The wife appealed, arguing that the law didn’t cover electronic communications that were retrieved from storage because they were not “intercepted communications.” But the appeals court found that “there is a rather fine distinction between what is transmitted as an electronic communication subject to interception and the storage of what has been previously communicated.” Because the messages were captured as they were sent in real-time, Florida’s wiretapping laws applied.
In deciding the case, the appeals court relied on previous federal court wiretapping decisions for guidance, since no Florida court had opined on the issue. It affirmed the trial judge’s ruling that the messages were subject to the wiretapping statute, and therefore not admissible as evidence. (Beverly Ann O’Brien v. James Kevin O’Brien, No. 5D03-3484, 5th District Court of Appeals, Florida, 2/11/2005)
Important distinction: The spyware used by the wife allowed the messages to be intercepted instantaneously so the court ruled they violated wiretapping laws. However, other courts have ruled that the e-mail messages of employees that companies access from electronic storage facilities do not violate wiretapping laws and can be used as evidence in litigation.
As electronic evidence becomes more prevalent, cases such as this one provide guidance to other courts. Although O’Brien v. O’Brien was a civil case that emanated from a divorce, it illustrates some of the issues involved in whether information gathered by unauthorized spyware programs is admissible as evidence. Florida’s wiretapping laws are closely modeled after the Federal Wiretap Act, as are the laws of many states and U.S. territories.
Another Case: E-mail Retrieval Doesn’t Constitute Wiretapping
A federal court in Utah ruled that e-mail messages retrieved from a library computer without the user’s knowledge and turned over to the FBI without a search warrant do not violate the Federal Wiretap Act.

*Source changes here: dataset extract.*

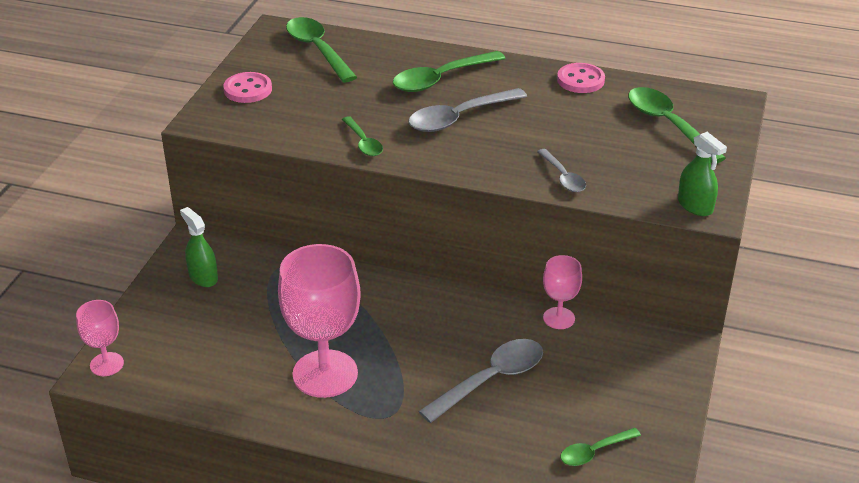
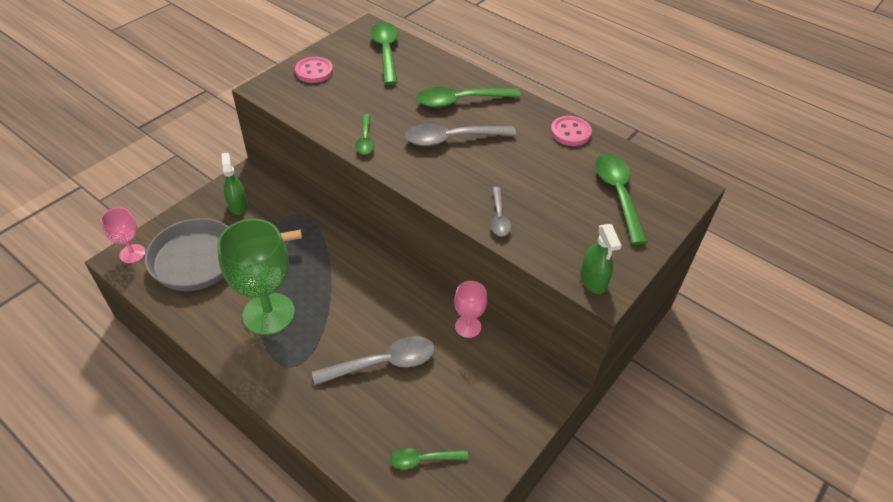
camera: 20 degrees right, 10 degrees up
(204, 344) = (204, 259): none -> grey pan
(325, 374) = (268, 314): pink goblet -> green goblet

In the case, a confidential informant gave the FBI printouts of sexually explicit e-mail messages written by a Washington state man to a 15-year-old girl in Salt Lake City. Based on the information, agents obtained a search warrant to search the computer and e-mail accounts of Bryan Vance Jones. The man tried to suppress the evidence, arguing the informant violated the law.
The court disagreed. “In order to prove a violation of the Wiretap Act, Mr. Jones would have to prove that the informant acted intentionally and that his email messages were interceptedcontemporaneous to their transmission,” the judge wrote in the April 2005 decision.
To protect the confidential informant, the court withheld specific details about how the e-mail was obtained. But the judge discussed hypothetical situations that would not involve the purposeful monitoring of Jones’ messages as they were being sent and received. For example, he could have left an e-mail account open at the library and someone could have found the messages later. (U.S. v. Jones, No. 2:04-CR-00510 PGC, U.S. Dist. Ct., Utah, Central)
Although most states have wiretap laws based on the Federal Wiretap Act, many states have gone a step farther by making it illegal to record a conversation (in most circumstances) without the prior consent of all parties.